PDA

View Full Version : Didn't God have Oneness "In the Beginning"?



Tom
28th February 2009, 12:47 AM
There was a time before time when all was undifferentiated vastness without so much as a single photon of light to streak across a sky that had yet to be born. You could say that there was just plain nothing, but the stories say an all-powerful and all-knowing and completely loving God existed. God did not reside in the Void because that would be separation. God was the Void. God had complete and perfect Oneness and God - being perfect - could not be improved upon. Actually, my question is this - why couldn't He have kept His mouth shut?

Timotheus
28th February 2009, 03:08 AM
:D

CFTraveler
28th February 2009, 03:15 AM
Maybe it wasn't about expression- it was about 'being'. Maybe God wanted to be, and to be, expression had to happen. But then that would imply wanting, and wanting is a boo-boo word.
So I don't know, either. Except that here we are.

VioletImagery
28th February 2009, 04:35 AM
'In the beginning' implies time is a force outside of God, but I think time and our corresponding linear way of thinking is a consequence of our particular brand of physical existence, for nothing can be outside of God, in my interpretation. There is no beginning and no end. Or, equally, you could say that it is always the beginning and the end.

wstein
28th February 2009, 05:07 AM
And the undifferentiated oneness has not changed. You can visit it. I can't say its very scenic 'cause there is nothing to perceive other than a profound experience of sameness.

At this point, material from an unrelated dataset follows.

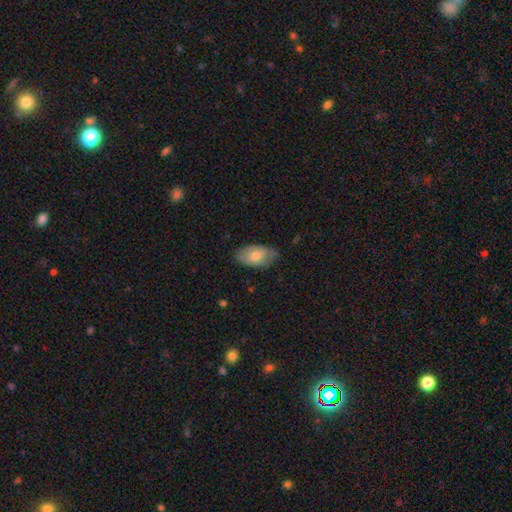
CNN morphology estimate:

Your observation of something else is one of the greatest mysteries there is. This paradox haunts me every day :(

VioletImagery
28th February 2009, 05:31 AM
And the undifferentiated oneness has not changed. You can visit it. I can't say its very scenic 'cause there is nothing to perceive other than a profound experience of sameness.

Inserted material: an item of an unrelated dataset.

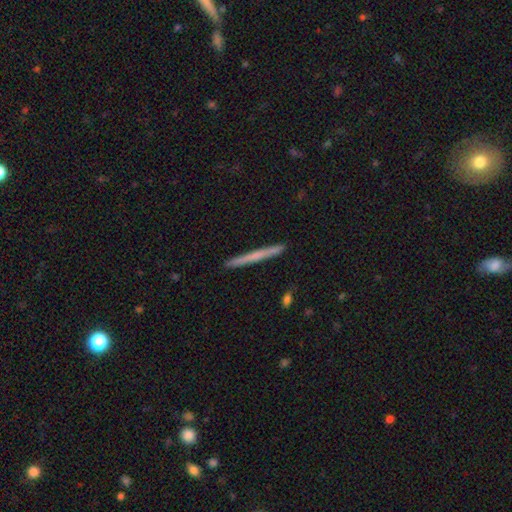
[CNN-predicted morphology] The model was most divided on "smooth or featured": smooth: 55%, featured or disk: 40%, star or artifact: 6%. More confident: how rounded — cigar-shaped (97%); merging — none (92%).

Your observation of something else is one of the greatest mysteries there is. This paradox haunts me every day :(

Your post echoes my thoughts exactly. There is no way to tell the difference between infinite void and endless sameness. If all around you it is nothing but pitch-dark or pure white light or endless purple haze or you are blind and can't actually see at all, it makes no difference if that is all you have known. The only way to perceive anything is to have something else with which to compare. So, God makes stuff in order to experience itself, is my (not really original) take on it.

Beekeeper
28th February 2009, 09:27 AM
Violet Imagery beat me to it. Beginning and end are time concepts and in all likelihood only unique to some realities.

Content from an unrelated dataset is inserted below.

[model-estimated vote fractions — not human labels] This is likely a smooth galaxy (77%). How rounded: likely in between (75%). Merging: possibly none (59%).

If God is consciousness then, presumably, God didn't need loneliness to motivate creation (though, it may have been the motivation, who knows?) Consciousness expresses itself: it creates. If we attribute motivation, we're probably creating the Infinite in our own image. Our own image, however, is an expression of the Infinite but one limited to our time, place, species, dimension, etc.

ButterflyWoman
28th February 2009, 09:47 AM
And the undifferentiated oneness has not changed. You can visit it. I can't say its very scenic 'cause there is nothing to perceive other than a profound experience of sameness.
Yes, I've been there. Only once, but that was actually pretty much enough. The sensation of the experience was extremely vivid, and I can recall it instantly. That's how deep of an impression it made.

And yes, it's very strange that there is nothing to perceive. There's just... nothing. There's the potential for everything, but there is nothing. No emotion, no thought, no time, no space, nothing to see, just nada.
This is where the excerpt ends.